* [What you are asked to do]: Print all the entries verbatim.

===== Extracted records

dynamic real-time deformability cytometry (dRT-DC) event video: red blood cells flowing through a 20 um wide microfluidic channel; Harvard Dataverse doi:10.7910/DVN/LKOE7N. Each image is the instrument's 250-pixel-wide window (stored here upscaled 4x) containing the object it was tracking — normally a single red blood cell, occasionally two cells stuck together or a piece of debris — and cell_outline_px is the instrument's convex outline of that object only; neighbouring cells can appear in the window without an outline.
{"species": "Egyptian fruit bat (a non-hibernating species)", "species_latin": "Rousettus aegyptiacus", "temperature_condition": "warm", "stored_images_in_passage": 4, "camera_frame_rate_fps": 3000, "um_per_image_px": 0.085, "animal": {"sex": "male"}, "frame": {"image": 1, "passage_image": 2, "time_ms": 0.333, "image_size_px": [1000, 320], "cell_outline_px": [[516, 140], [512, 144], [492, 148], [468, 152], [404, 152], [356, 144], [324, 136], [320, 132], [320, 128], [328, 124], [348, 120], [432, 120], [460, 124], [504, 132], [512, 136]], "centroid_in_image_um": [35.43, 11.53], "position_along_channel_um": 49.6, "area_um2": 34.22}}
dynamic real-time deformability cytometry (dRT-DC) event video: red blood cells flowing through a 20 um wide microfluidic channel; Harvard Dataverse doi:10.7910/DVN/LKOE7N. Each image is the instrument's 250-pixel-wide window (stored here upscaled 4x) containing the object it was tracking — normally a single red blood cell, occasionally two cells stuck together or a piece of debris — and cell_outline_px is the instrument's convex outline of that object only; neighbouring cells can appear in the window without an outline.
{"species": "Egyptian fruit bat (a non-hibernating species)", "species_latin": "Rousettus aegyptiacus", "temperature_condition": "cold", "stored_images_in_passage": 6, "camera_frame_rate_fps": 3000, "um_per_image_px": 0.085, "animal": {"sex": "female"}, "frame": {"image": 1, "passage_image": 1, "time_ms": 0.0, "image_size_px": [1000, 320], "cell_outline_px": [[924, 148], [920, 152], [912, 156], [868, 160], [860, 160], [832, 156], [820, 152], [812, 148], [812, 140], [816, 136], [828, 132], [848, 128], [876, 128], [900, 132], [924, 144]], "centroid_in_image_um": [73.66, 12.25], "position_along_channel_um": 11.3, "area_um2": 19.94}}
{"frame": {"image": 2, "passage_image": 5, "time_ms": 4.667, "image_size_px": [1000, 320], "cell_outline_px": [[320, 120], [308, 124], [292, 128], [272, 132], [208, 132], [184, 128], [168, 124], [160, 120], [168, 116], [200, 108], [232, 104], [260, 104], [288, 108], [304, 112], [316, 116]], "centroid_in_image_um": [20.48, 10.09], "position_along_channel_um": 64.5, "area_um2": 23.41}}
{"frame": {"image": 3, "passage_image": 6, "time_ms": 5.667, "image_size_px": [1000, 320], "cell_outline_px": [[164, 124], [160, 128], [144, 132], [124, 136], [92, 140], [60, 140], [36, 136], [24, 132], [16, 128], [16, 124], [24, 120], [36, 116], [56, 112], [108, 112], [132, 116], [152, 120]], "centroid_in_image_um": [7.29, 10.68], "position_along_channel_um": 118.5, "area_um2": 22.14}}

==========

* [Result of the exercise]:
dynamic real-time deformability cytometry (dRT-DC) event video: red blood cells flowing through a 20 um wide microfluidic channel; Harvard Dataverse doi:10.7910/DVN/LKOE7N. Each image is the instrument's 250-pixel-wide window (stored here upscaled 4x) containing the object it was tracking — normally a single red blood cell, occasionally two cells stuck together or a piece of debris — and cell_outline_px is the instrument's convex outline of that object only; neighbouring cells can appear in the window without an outline.
{"species": "Egyptian fruit bat (a non-hibernating species)", "species_latin": "Rousettus aegyptiacus", "temperature_condition": "warm", "stored_images_in_passage": 4, "camera_frame_rate_fps": 3000, "um_per_image_px": 0.085, "animal": {"sex": "male"}, "frame": {"image": 1, "passage_image": 2, "time_ms": 0.333, "image_size_px": [1000, 320], "cell_outline_px": [[516, 140], [512, 144], [492, 148], [468, 152], [404, 152], [356, 144], [324, 136], [320, 132], [320, 128], [328, 124], [348, 120], [432, 120], [460, 124], [504, 132], [512, 136]], "centroid_in_image_um": [35.43, 11.53], "position_along_channel_um": 49.6, "area_um2": 34.22}}
dynamic real-time deformability cytometry (dRT-DC) event video: red blood cells flowing through a 20 um wide microfluidic channel; Harvard Dataverse doi:10.7910/DVN/LKOE7N. Each image is the instrument's 250-pixel-wide window (stored here upscaled 4x) containing the object it was tracking — normally a single red blood cell, occasionally two cells stuck together or a piece of debris — and cell_outline_px is the instrument's convex outline of that object only; neighbouring cells can appear in the window without an outline.
{"species": "Egyptian fruit bat (a non-hibernating species)", "species_latin": "Rousettus aegyptiacus", "temperature_condition": "cold", "stored_images_in_passage": 6, "camera_frame_rate_fps": 3000, "um_per_image_px": 0.085, "animal": {"sex": "female"}, "frame": {"image": 1, "passage_image": 1, "time_ms": 0.0, "image_size_px": [1000, 320], "cell_outline_px": [[924, 148], [920, 152], [912, 156], [868, 160], [860, 160], [832, 156], [820, 152], [812, 148], [812, 140], [816, 136], [828, 132], [848, 128], [876, 128], [900, 132], [924, 144]], "centroid_in_image_um": [73.66, 12.25], "position_along_channel_um": 11.3, "area_um2": 19.94}}
{"frame": {"image": 2, "passage_image": 5, "time_ms": 4.667, "image_size_px": [1000, 320], "cell_outline_px": [[320, 120], [308, 124], [292, 128], [272, 132], [208, 132], [184, 128], [168, 124], [160, 120], [168, 116], [200, 108], [232, 104], [260, 104], [288, 108], [304, 112], [316, 116]], "centroid_in_image_um": [20.48, 10.09], "position_along_channel_um": 64.5, "area_um2": 23.41}}
{"frame": {"image": 3, "passage_image": 6, "time_ms": 5.667, "image_size_px": [1000, 320], "cell_outline_px": [[164, 124], [160, 128], [144, 132], [124, 136], [92, 140], [60, 140], [36, 136], [24, 132], [16, 128], [16, 124], [24, 120], [36, 116], [56, 112], [108, 112], [132, 116], [152, 120]], "centroid_in_image_um": [7.29, 10.68], "position_along_channel_um": 118.5, "area_um2": 22.14}}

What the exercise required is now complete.